* [Problem requirements]:
Can you render the lines of the items below as a numbered list, running from the line with "pose: elev=85.7 azim=62.4" to the line with "Dot at: (208, 145)", both included, with blank lines skipped and the pictures left out?

Data records:
"""
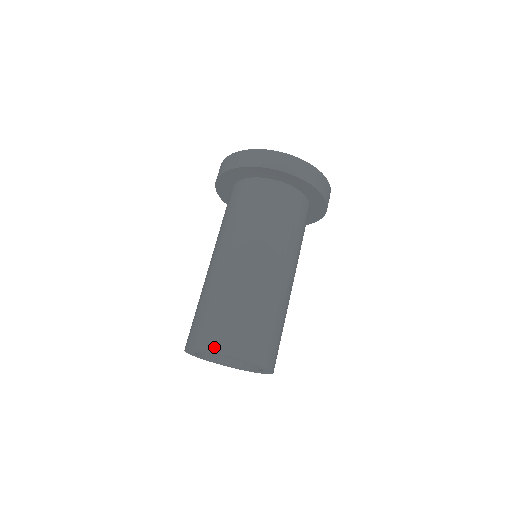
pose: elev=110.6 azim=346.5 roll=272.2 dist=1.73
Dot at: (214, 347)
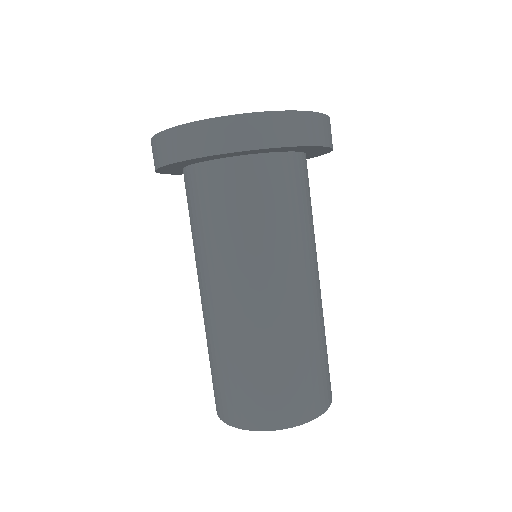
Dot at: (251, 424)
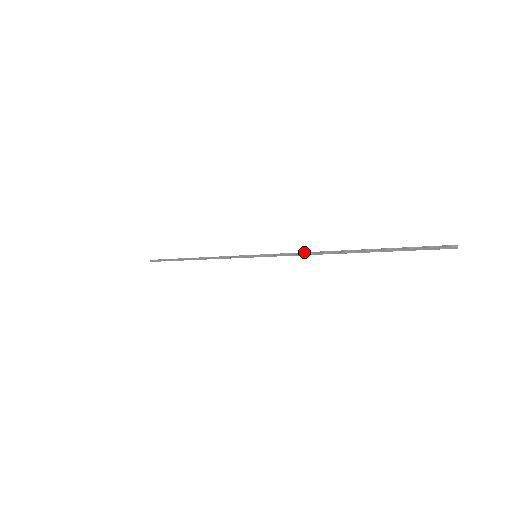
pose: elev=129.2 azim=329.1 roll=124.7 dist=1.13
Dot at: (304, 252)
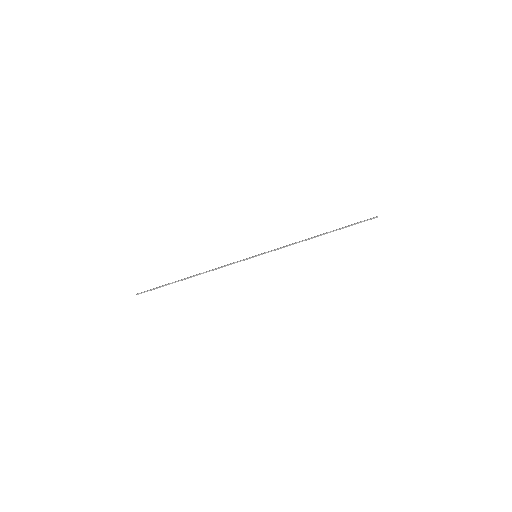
"""
"""
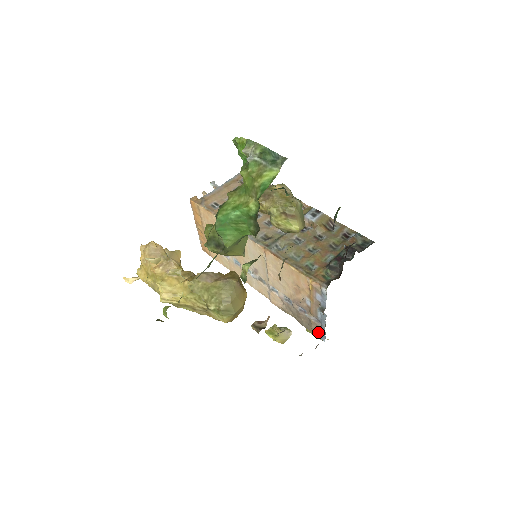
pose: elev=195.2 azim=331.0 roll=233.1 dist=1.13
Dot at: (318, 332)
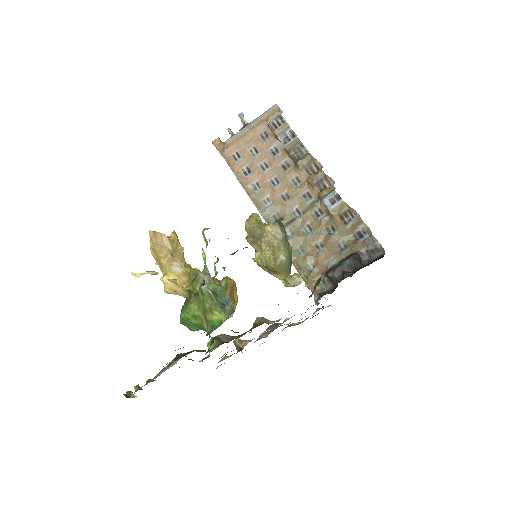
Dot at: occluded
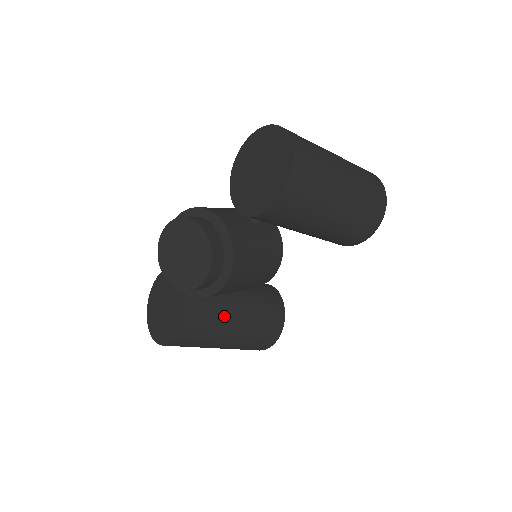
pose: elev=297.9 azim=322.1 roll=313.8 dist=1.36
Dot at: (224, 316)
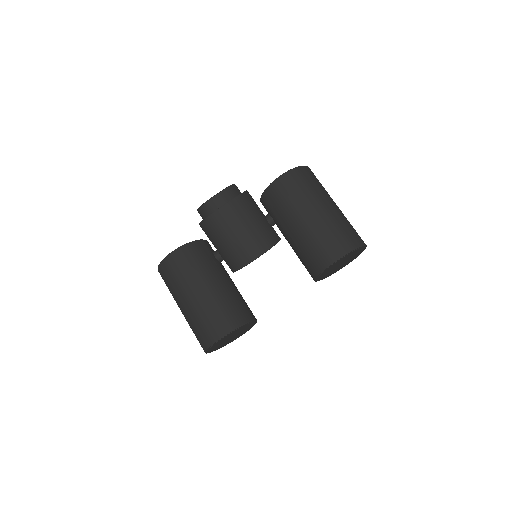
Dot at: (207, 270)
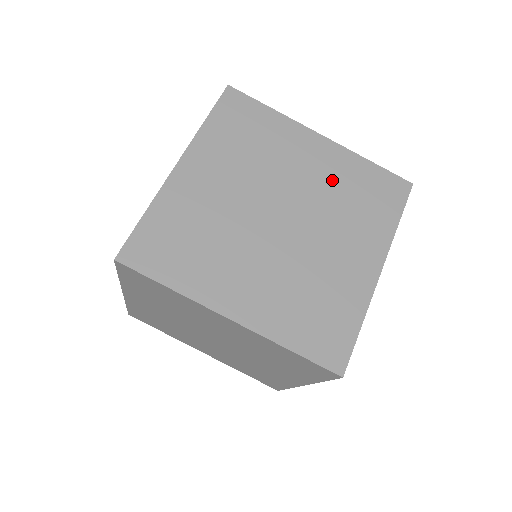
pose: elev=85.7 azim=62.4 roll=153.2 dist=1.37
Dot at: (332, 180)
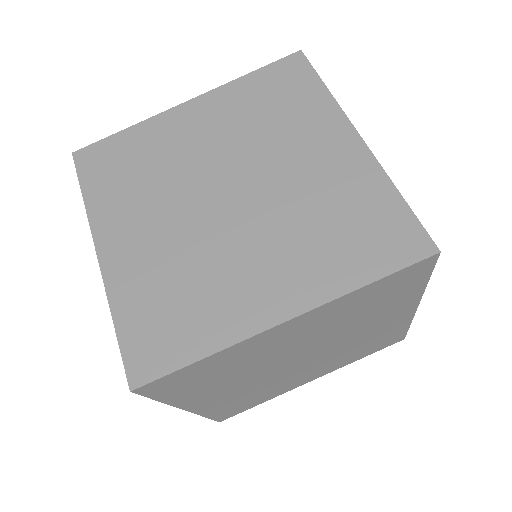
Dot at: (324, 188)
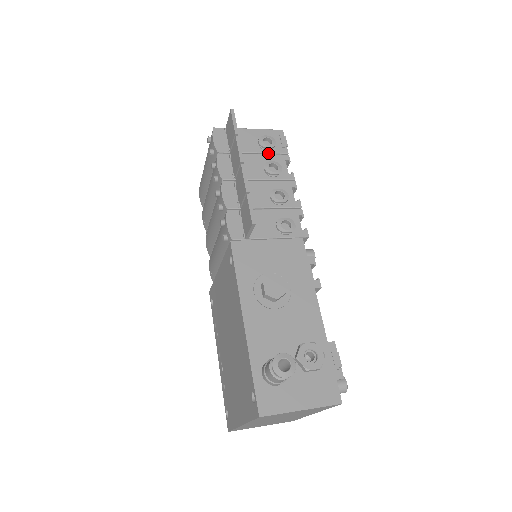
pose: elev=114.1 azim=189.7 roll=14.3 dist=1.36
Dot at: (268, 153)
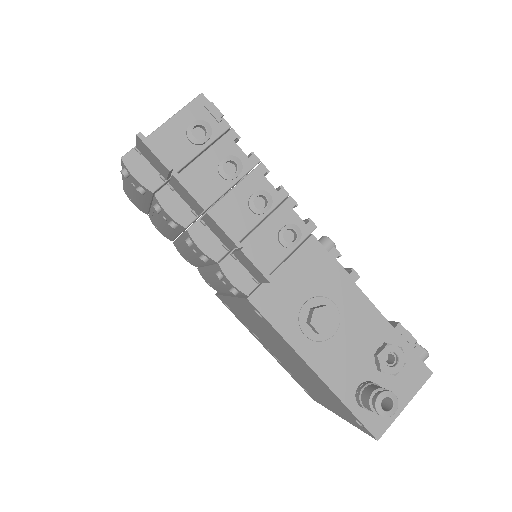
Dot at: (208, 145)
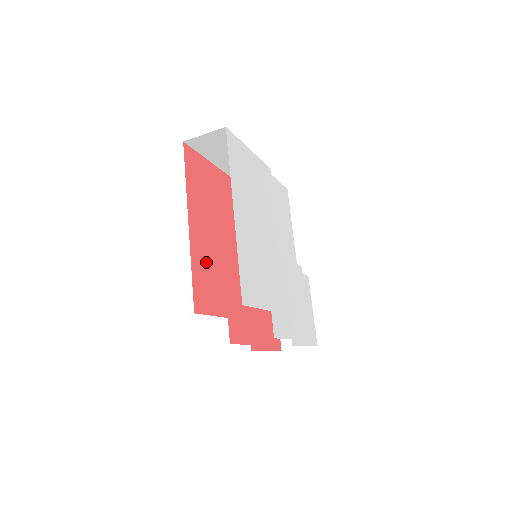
"""
"""
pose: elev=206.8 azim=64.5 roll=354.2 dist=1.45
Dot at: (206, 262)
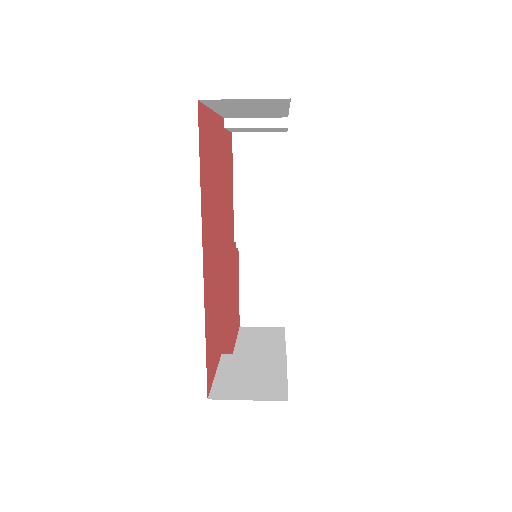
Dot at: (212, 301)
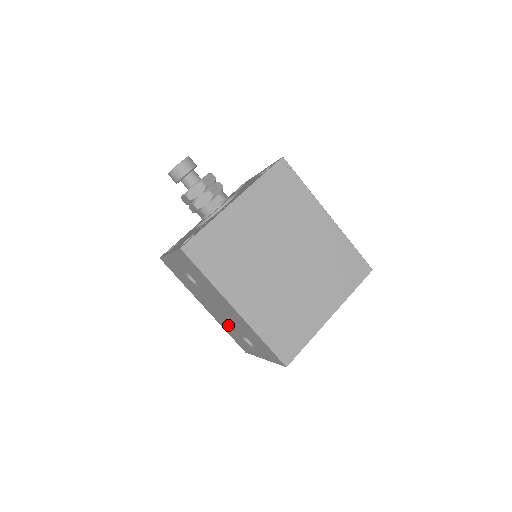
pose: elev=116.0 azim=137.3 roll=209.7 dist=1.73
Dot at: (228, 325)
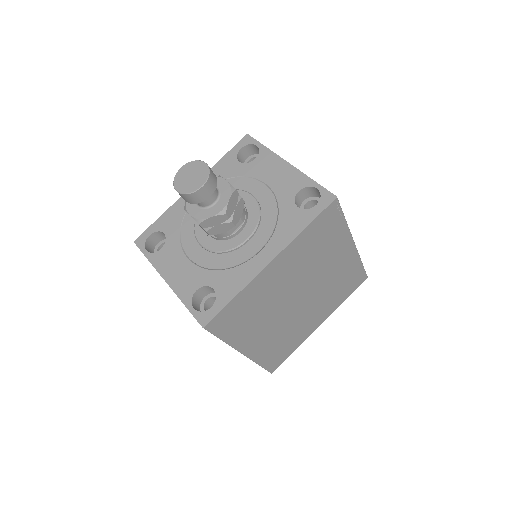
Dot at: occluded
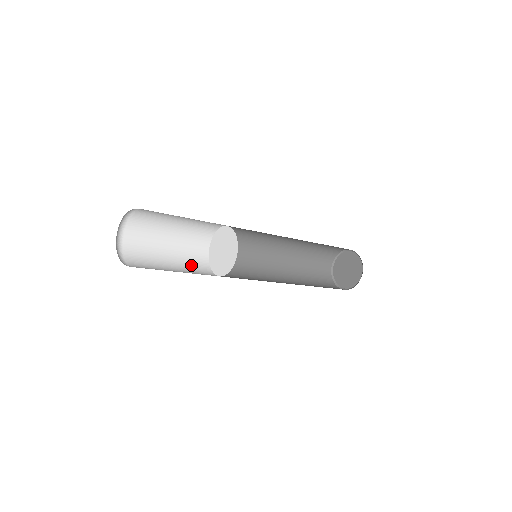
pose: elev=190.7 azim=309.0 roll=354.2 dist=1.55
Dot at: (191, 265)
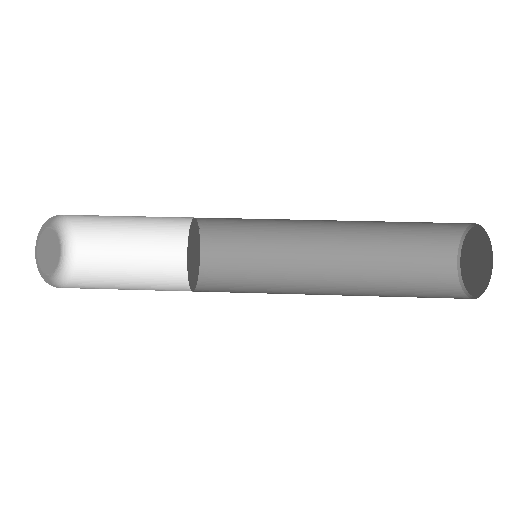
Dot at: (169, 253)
"""
* [Exercise solution]:
1. pose: elev=85.7 azim=62.4 roll=153.2 dist=1.37
2. Dot at: (332, 180)
3. Dot at: (324, 188)
4. pose: elev=114.1 azim=189.7 roll=14.3 dist=1.36
5. Dot at: (268, 153)
6. Dot at: (208, 145)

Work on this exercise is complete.